Oprócz tego dokupiłem 104 akcje Rafako po 7,88 zł (po dobrych wynikach finansowych) oraz 6 akcji Neuki po 310,10 zł.
W tym drugim przypadku liczę, że wziąłem bardzo dobrą spółkę po dobrej cenie. Na wykresie miesięcznym dojrzałem potencjalne wsparcie na 300 zł. Zobaczymy, czy wytrzyma. Jeśli nie, będę miał okazje na tańsze zakupy.
Kliknij, aby powiększyć wykres |
Jaki jest koń, każdy widzi.
Muszę też zaznaczyć, że całkowita wartość portfela (z wolną gotówką u maklera aktualnie łącznie 37 tys. zł) jest dla mnie wciąż na tyle niska, że póki co zyski/straty z niego mają wyłącznie charakter edukacyjny. Jednak, rzecz jasna, staram się szanować każdą złotówkę i każdą akcję. Trzeba poczekać aż zacznie działać procent składany.
Docelowo chciałbym w nim trzymać 7-10 spółek, z czego większość dywidendowych. Możliwe, że uzupełnię portfel ETF-ami, a jeśli IKE przetrwa dłużej, także obligacjami.

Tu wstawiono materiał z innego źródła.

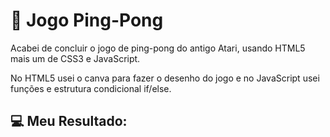 # :rocket: Jogo Ping-Pong
<p>Acabei de concluir o jogo de ping-pong do antigo Atari, usando HTML5 mais um de CSS3 e JavaScript.</p>
<p>No HTML5 usei o canva para fazer o desenho do jogo e no JavaScript usei funções e estrutura condicional if/else.</p>

## :computer: Meu Resultado:
<img src="">
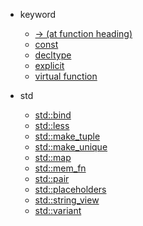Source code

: - keyword
  - [-> (at function heading)](https://stackoverflow.com/questions/22514855/arrow-operator-in-function-heading)
  - [const](https://www.geeksforgeeks.org/const-member-functions-c/)
  - [decltype](https://www.geeksforgeeks.org/type-inference-in-c-auto-and-decltype/)
  - [explicit](https://www.geeksforgeeks.org/use-of-explicit-keyword-in-cpp/)
  - [virtual function](https://www.geeksforgeeks.org/virtual-function-cpp/)

- std
  - [std::bind](https://www.geeksforgeeks.org/bind-function-placeholders-c/)
  - [std::less](https://www.geeksforgeeks.org/stdless-in-c-with-examples/)
  - [std::make_tuple](https://www.geeksforgeeks.org/tuples-in-c/)
  - [std::make_unique](https://www.geeksforgeeks.org/auto_ptr-unique_ptr-shared_ptr-weak_ptr-2/)
  - [std::map](https://www.geeksforgeeks.org/map-associative-containers-the-c-standard-template-library-stl/)
  - [std::mem_fn](http://zhaoyan.website/xinzhi/cpp/cppsu77.html)
  - [std::pair](https://www.geeksforgeeks.org/pair-in-cpp-stl/)
  - [std::placeholders](https://www.geeksforgeeks.org/bind-function-placeholders-c/)
  - [std::string_view](https://www.geeksforgeeks.org/class-stdstring_view-in-cpp-17/)
  - [std::variant](https://www.cppstories.com/2018/06/variant/)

*nie uwzględniono dywidendy Ambry, cena kupna zawiera prowizję |
Na razie raczej nie, ewentualnie dobiorę Neukę, jeśli spadnie wyraźnie poniżej 300 zł.
A czy coś sprzedam?
Przy obecnych cenach i niższych nie widzę podstaw. Przy pompce - zobaczymy. Wyznaczyłem swoje poziomy i czekam, jak będą zachowywać się przy nich akcje.
A jakie są Wasze plany inwestycyjne na kwiecień?